## INSTRUCTIONS TO FOLLOW
Only lines with the string "wash" are wanted. Pull them out of the data.

┄┄┄┄┄┄┄┄┄┄

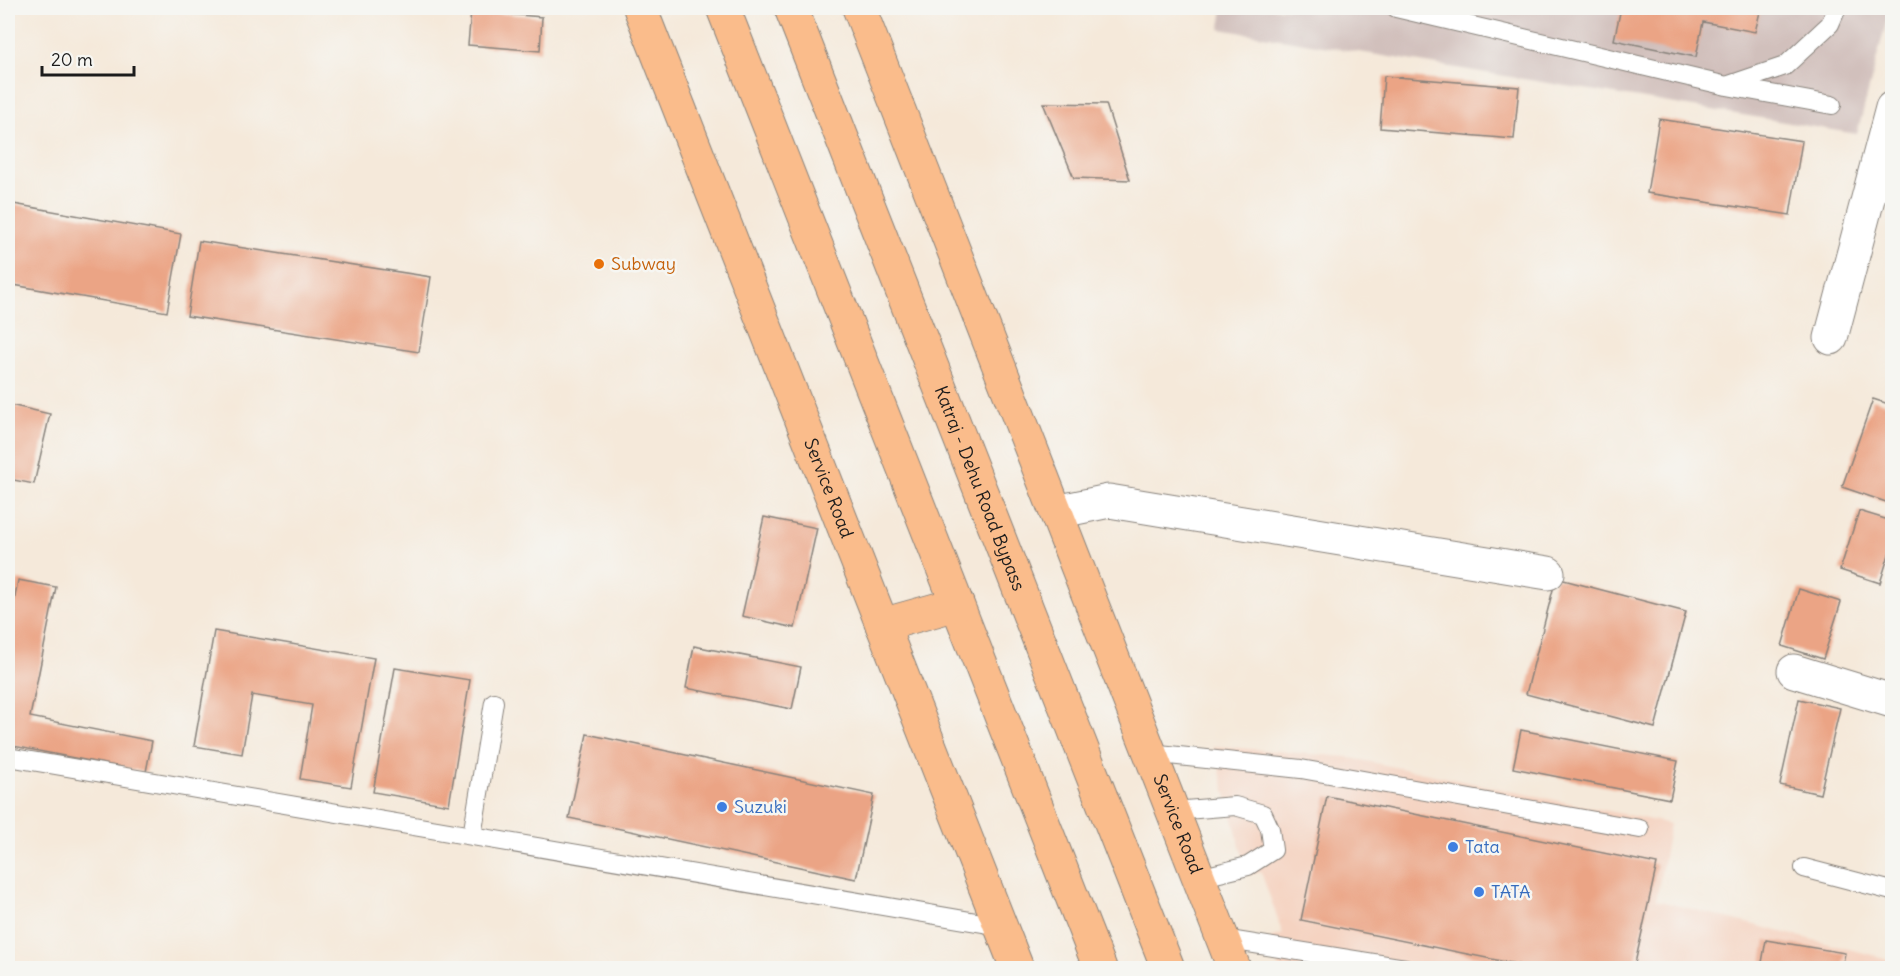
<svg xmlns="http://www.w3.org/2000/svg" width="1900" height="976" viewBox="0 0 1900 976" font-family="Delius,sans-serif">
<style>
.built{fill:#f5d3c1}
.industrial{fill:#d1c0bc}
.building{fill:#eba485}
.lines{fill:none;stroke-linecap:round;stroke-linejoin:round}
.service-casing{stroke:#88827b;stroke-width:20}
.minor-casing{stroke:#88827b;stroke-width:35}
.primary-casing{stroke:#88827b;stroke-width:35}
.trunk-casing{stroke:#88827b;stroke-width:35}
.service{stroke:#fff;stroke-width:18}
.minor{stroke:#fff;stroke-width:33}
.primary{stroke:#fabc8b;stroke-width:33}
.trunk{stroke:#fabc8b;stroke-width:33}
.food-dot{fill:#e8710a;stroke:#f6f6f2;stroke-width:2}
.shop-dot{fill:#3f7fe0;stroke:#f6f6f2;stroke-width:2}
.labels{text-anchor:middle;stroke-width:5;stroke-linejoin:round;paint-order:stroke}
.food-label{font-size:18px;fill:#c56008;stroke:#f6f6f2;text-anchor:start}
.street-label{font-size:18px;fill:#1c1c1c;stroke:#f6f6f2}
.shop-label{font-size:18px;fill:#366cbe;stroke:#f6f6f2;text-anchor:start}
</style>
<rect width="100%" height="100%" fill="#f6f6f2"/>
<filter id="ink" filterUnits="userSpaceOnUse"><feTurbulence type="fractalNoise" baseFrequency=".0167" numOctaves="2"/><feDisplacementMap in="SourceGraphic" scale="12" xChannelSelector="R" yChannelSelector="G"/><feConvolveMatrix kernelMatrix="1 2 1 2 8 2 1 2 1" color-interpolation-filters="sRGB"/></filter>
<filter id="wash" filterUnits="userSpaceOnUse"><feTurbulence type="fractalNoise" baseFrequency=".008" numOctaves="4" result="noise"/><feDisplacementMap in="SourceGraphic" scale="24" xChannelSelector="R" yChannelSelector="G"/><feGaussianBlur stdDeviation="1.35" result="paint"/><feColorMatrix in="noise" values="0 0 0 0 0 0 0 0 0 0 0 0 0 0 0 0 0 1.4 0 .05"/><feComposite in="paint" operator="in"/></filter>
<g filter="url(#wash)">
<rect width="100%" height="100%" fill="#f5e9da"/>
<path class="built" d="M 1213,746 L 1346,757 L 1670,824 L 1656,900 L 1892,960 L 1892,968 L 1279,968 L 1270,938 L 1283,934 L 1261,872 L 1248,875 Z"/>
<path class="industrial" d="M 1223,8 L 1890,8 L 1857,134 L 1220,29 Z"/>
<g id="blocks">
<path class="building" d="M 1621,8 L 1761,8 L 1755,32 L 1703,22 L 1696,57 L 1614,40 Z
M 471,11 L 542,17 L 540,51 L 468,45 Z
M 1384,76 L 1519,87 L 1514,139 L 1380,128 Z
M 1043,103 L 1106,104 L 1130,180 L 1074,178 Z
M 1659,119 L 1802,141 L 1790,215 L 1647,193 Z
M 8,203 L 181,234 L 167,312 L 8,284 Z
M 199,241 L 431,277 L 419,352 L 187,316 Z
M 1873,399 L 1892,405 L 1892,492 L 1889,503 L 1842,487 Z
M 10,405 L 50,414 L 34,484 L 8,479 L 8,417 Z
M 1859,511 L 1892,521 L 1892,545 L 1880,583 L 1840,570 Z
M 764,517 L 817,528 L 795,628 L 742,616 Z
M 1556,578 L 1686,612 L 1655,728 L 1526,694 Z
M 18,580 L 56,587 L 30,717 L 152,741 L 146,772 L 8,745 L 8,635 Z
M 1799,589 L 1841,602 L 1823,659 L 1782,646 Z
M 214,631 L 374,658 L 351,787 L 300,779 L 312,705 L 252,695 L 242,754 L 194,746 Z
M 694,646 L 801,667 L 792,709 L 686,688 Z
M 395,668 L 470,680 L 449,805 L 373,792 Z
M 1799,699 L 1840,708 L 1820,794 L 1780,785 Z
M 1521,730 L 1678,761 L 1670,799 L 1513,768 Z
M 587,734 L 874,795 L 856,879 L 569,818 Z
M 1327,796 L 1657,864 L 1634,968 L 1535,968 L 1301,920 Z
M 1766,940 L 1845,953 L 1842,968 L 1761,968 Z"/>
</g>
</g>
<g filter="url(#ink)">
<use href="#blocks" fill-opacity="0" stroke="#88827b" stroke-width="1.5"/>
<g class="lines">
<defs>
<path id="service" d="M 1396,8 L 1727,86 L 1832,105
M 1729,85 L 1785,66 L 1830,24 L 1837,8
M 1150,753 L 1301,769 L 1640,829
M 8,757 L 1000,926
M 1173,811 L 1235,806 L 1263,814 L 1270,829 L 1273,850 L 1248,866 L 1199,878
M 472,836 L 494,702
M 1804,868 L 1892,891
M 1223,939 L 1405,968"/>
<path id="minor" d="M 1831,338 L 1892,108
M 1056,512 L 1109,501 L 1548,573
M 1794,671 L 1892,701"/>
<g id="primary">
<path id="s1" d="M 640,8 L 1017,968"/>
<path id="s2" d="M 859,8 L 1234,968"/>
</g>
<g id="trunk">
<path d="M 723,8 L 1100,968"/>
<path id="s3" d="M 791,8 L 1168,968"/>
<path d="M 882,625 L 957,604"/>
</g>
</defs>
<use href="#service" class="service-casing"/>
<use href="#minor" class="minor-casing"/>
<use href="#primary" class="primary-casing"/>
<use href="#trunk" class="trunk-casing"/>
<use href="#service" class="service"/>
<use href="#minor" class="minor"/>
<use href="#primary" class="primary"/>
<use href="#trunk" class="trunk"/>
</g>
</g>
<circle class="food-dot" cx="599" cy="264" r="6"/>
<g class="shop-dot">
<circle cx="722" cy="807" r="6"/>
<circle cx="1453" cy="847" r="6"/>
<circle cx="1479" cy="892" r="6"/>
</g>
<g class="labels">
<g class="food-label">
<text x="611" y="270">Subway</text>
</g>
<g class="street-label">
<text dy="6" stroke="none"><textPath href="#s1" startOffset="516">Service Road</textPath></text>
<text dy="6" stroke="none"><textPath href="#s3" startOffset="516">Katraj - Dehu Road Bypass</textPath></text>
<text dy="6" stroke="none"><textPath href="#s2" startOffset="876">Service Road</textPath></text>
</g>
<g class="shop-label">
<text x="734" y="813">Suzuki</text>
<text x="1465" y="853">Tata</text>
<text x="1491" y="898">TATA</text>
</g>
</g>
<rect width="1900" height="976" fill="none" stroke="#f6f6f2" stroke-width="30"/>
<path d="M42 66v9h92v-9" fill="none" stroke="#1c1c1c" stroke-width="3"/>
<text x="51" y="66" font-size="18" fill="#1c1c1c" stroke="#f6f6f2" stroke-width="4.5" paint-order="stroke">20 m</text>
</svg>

┄┄┄┄┄┄┄┄┄┄

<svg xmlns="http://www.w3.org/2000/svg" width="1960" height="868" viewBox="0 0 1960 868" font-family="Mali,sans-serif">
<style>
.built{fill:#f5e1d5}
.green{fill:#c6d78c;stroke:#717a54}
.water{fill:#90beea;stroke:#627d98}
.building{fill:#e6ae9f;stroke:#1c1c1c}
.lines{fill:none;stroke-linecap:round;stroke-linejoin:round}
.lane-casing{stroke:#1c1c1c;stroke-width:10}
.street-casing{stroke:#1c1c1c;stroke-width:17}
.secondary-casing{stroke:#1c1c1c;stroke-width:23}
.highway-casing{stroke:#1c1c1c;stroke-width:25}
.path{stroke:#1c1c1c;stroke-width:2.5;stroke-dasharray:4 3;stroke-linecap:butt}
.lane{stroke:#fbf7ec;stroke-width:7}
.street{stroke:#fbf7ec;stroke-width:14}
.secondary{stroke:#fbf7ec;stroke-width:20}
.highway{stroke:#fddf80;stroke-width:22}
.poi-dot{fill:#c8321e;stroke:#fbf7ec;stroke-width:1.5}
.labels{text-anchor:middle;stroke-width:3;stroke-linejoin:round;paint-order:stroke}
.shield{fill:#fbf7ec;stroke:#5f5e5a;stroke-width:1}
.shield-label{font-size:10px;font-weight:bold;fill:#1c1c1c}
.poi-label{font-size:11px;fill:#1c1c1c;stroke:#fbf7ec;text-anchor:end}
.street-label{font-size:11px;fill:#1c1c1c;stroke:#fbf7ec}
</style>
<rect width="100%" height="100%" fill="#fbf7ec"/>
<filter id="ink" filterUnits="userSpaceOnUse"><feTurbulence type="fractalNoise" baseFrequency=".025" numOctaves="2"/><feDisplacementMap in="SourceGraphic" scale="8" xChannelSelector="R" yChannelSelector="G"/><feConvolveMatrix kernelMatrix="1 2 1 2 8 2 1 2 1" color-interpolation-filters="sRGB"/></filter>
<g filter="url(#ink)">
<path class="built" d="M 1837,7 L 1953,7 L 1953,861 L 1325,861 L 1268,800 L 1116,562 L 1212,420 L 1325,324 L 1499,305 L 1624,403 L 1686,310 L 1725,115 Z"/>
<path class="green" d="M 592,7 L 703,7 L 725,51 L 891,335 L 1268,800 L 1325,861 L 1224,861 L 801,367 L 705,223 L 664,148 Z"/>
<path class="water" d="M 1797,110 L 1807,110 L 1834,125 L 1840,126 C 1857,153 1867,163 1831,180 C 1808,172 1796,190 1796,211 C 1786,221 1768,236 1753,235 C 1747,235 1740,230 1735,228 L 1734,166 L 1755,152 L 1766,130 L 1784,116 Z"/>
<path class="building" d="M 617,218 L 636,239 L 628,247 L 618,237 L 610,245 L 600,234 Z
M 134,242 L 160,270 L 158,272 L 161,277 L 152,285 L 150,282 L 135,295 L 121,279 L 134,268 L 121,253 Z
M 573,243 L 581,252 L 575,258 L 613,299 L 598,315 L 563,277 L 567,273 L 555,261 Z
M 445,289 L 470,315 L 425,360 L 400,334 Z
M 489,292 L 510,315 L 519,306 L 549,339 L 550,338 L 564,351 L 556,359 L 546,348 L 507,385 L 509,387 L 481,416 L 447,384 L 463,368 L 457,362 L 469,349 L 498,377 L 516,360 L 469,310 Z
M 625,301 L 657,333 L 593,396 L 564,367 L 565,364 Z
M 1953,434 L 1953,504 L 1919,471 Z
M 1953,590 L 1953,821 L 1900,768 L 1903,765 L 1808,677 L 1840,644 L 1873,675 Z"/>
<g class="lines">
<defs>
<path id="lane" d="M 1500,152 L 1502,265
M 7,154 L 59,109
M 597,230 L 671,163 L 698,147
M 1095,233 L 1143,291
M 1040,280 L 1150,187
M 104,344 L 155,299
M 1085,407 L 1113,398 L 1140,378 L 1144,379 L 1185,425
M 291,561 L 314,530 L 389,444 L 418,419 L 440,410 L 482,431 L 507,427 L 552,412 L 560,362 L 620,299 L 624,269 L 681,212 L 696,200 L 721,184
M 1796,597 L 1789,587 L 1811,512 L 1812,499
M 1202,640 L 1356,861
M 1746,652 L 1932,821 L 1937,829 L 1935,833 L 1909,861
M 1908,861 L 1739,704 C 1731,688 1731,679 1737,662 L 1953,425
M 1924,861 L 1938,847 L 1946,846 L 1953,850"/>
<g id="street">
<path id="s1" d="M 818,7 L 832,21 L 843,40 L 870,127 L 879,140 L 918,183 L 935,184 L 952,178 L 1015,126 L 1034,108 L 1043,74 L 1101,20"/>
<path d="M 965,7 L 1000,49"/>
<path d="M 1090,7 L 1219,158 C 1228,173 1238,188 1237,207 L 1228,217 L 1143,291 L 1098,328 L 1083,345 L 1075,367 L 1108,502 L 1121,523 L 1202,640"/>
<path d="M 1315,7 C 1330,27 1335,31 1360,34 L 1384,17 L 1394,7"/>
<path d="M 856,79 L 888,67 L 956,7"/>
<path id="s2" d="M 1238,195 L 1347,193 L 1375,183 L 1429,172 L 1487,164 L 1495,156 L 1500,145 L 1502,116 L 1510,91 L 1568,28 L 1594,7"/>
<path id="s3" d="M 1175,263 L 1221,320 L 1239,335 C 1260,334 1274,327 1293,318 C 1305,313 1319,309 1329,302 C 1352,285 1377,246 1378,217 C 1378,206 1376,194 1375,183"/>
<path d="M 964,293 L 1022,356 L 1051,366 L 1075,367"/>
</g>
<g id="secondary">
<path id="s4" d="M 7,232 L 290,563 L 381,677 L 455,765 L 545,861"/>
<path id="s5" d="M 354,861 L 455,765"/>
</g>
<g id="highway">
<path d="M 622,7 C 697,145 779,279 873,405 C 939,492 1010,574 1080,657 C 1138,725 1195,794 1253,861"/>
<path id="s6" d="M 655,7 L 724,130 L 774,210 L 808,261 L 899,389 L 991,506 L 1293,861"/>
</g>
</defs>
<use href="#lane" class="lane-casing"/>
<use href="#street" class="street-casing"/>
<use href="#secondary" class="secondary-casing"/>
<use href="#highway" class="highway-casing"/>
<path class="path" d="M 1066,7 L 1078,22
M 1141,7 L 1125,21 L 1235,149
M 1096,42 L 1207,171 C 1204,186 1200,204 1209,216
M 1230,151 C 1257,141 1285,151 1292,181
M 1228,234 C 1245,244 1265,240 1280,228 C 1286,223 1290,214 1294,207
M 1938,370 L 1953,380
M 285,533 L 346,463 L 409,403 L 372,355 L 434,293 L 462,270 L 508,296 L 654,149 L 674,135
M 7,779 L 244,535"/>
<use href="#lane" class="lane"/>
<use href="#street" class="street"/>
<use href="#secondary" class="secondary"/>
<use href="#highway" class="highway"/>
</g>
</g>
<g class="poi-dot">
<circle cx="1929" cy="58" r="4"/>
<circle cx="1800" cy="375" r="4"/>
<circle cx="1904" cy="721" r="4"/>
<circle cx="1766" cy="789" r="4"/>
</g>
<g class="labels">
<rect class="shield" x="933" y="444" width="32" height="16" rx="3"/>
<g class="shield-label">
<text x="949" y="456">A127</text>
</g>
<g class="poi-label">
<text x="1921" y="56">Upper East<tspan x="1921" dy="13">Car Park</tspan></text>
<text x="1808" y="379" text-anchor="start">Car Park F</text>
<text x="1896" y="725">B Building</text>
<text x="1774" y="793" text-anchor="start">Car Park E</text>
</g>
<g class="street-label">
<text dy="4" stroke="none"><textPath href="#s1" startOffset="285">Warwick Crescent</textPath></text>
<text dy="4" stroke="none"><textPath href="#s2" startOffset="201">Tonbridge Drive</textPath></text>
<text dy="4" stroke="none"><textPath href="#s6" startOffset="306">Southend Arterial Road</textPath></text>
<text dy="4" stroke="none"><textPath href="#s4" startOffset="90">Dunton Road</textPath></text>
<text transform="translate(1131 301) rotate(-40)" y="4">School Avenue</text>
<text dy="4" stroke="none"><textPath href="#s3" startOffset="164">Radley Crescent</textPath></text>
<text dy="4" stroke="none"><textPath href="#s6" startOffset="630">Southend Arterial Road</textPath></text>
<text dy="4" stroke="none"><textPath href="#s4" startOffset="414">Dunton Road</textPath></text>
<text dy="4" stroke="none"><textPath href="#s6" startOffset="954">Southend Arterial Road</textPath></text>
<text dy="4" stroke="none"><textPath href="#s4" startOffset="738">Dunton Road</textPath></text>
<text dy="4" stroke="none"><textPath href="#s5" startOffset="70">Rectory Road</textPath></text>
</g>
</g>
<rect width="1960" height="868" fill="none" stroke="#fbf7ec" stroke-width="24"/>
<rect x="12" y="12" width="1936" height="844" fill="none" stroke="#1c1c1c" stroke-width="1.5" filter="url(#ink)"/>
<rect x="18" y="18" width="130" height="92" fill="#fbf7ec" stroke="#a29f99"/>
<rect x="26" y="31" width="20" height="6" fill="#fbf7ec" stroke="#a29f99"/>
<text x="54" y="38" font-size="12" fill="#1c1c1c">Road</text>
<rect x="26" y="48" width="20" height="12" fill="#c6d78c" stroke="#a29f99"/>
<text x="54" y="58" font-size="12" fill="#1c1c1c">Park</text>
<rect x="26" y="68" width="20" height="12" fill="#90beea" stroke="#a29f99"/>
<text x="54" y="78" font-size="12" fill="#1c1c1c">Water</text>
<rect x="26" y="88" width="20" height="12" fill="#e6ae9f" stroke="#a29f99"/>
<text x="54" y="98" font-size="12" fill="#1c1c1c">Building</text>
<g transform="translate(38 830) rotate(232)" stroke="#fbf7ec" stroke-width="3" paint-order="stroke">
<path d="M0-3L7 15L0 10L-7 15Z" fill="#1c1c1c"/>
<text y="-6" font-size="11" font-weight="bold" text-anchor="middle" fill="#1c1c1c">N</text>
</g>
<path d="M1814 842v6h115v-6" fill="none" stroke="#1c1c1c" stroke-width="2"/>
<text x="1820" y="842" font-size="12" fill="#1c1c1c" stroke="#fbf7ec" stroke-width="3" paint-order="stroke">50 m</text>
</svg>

┄┄┄┄┄┄┄┄┄┄

## EXERCISE OUTPUT
<filter id="wash" filterUnits="userSpaceOnUse"><feTurbulence type="fractalNoise" baseFrequency=".008" numOctaves="4" result="noise"/><feDisplacementMap in="SourceGraphic" scale="24" xChannelSelector="R" yChannelSelector="G"/><feGaussianBlur stdDeviation="1.35" result="paint"/><feColorMatrix in="noise" values="0 0 0 0 0 0 0 0 0 0 0 0 0 0 0 0 0 1.4 0 .05"/><feComposite in="paint" operator="in"/></filter>
<g filter="url(#wash)">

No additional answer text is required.